Sangre de mi sangre – Esther Solano

Updated: Jul 19



Engendrado, no creado: así es cada ser humano que camina por la calle, ninguno de nuestros compañeros de viaje fue moldeado en barro, ni traído a la vida por un soplo divino. Todos y cada uno de un origen tan orgánico como mínimo: dos gametos que se encuentran, complementan y transforman en la primera célula de la nueva persona. Cuarenta y seis cromosomas que contienen toda la historia de los hombres y mujeres que nos precedieron.


Cada detalle de nuestro rostro y cuerpo, incluso de los órganos que nunca veremos, ese corazón que latirá cada minuto hasta el final. En ese primer instante, posiblemente se encuentra codificado la falla que será la causa de nuestra muerte. El diseño de cada individuo de los pies a la cabeza. En cierta manera, los dados están echados desde el primer momento.

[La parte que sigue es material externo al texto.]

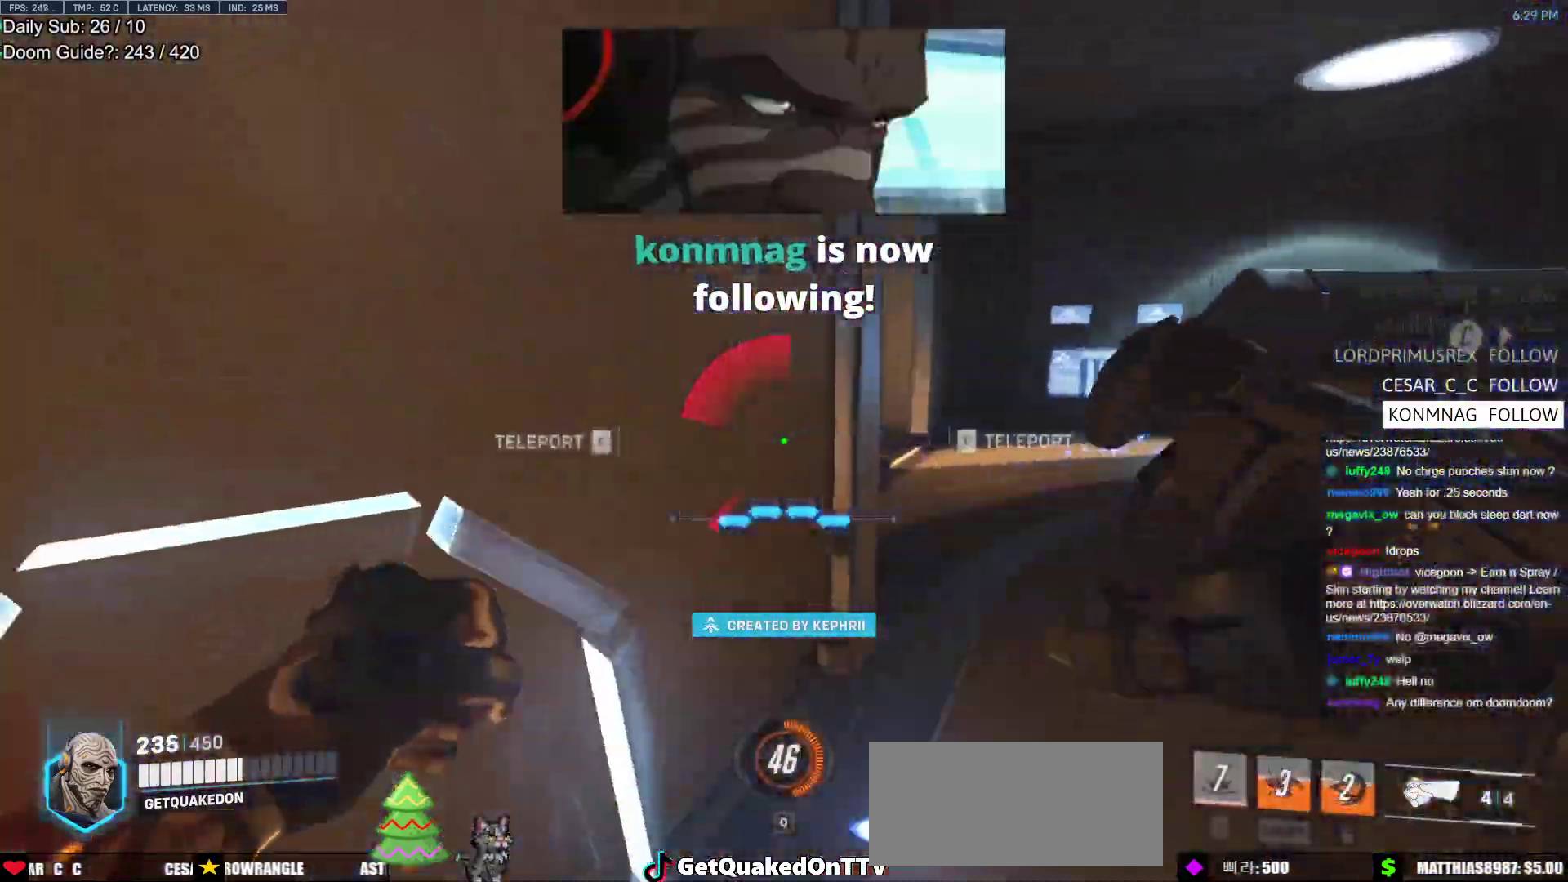
{"keys": ["a", "s"], "mouse": [], "events": [[17, "a", "up"], [67, "f", "down"], [67, "s", "up"], [200, "f", "up"], [200, "s", "down"], [483, "a", "down"]]}
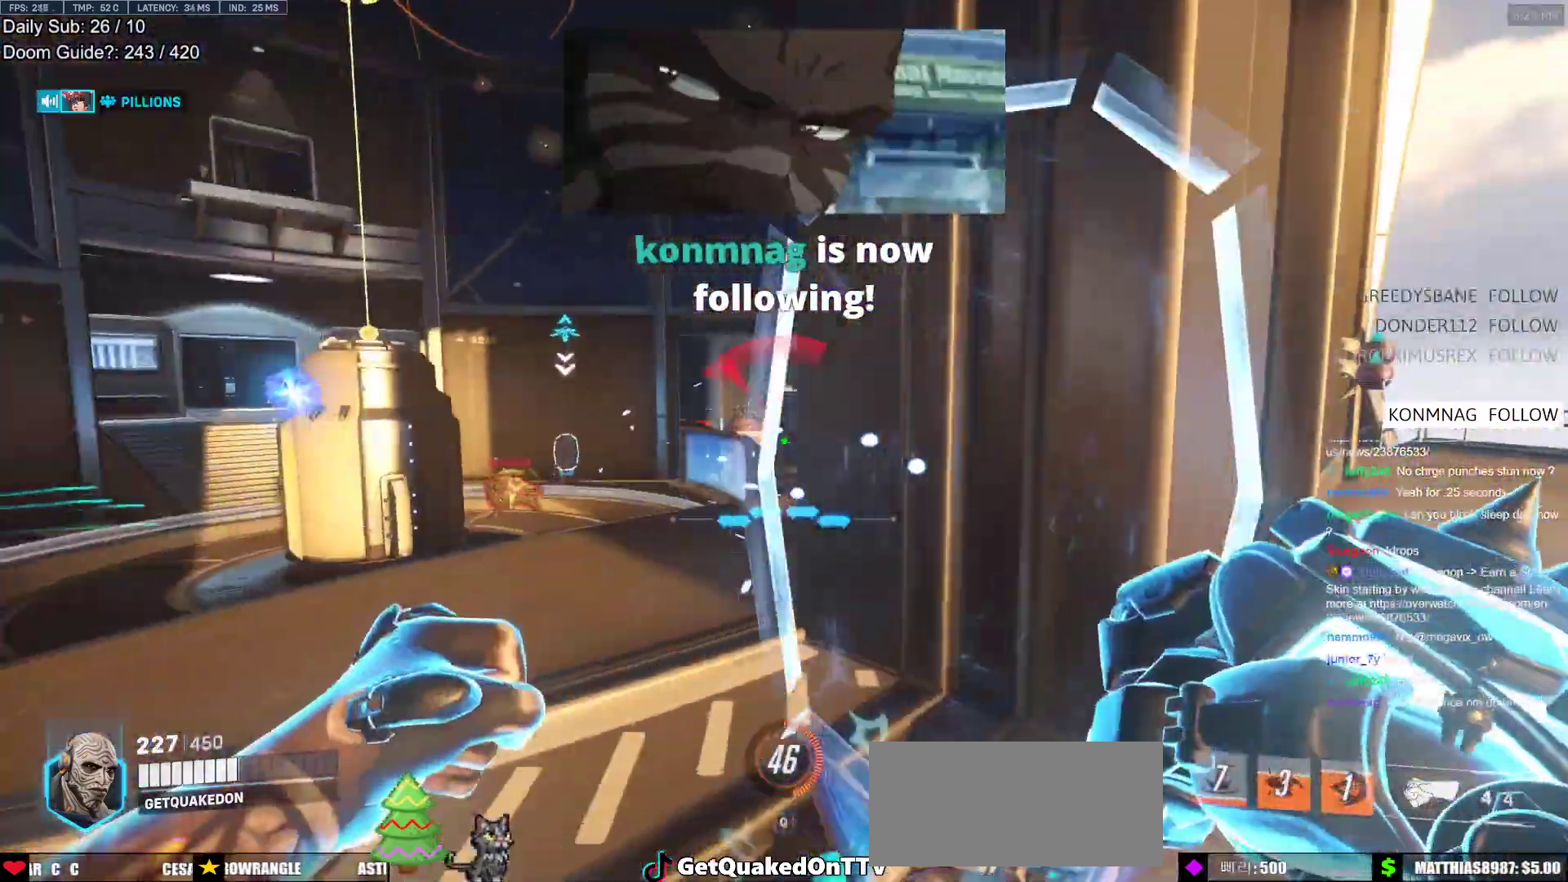
{"keys": ["d", "w"], "mouse": [], "events": [[167, "d", "down"], [217, "a", "up"], [217, "s", "up"], [350, "w", "down"]]}
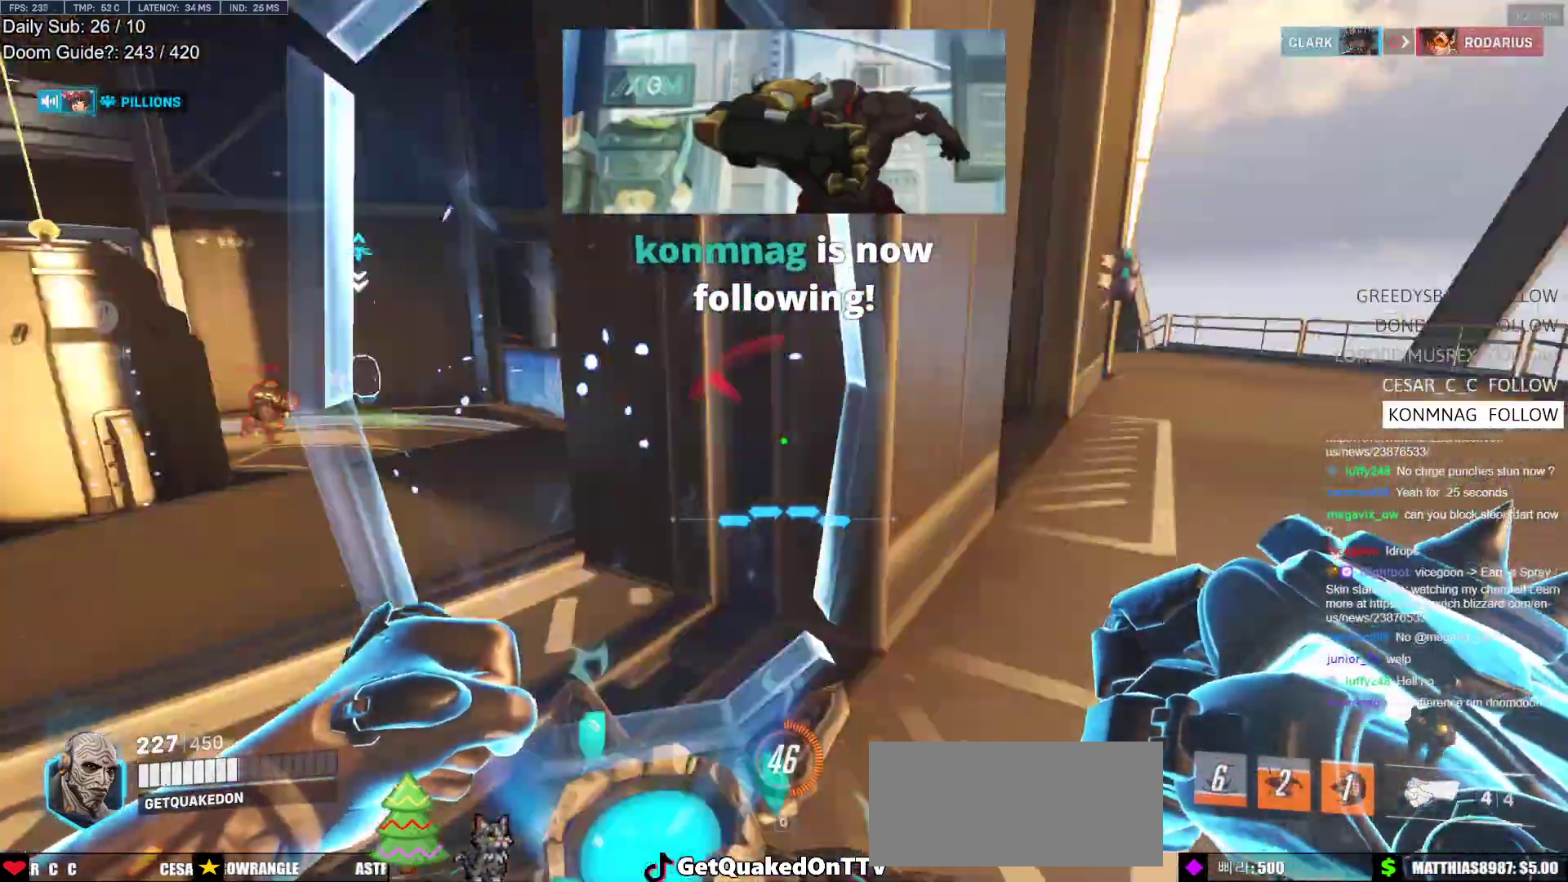
{"keys": ["w"], "mouse": [], "events": [[83, "d", "up"]]}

El color de los ojos y de la piel. Las facciones y la forma de la nariz. La estructura ósea que hace que nuestra silueta se reconozca aún en la penumbra. Esos rasgos que nuestra pareja encontrará irresistibles, la estatura que nos impide jugar profesionalmente un deporte, la velocidad que permitió sobrevivir a nuestros ancestros.


Cada nuevo ser toma con derecho lo propio: El lunar en la mitad de la mejilla de la tía, los rizos que se curvan en la frente de la abuela, los labios delgados del bisabuelo que cruzó el mar sin más equipaje que la ropa puesta, las espaldas anchas del padre, los dedos largos de su madre. A pesar de cada rasgo heredado, una nueva persona, ella misma.


Genética no es destino. Es principio, pero no fin. La historia se escribe entre esos dos extremos. Posibilidades finitas, límites físicos, eventos, eventualidades y decisiones: las notas que tejen una melodía sin igual.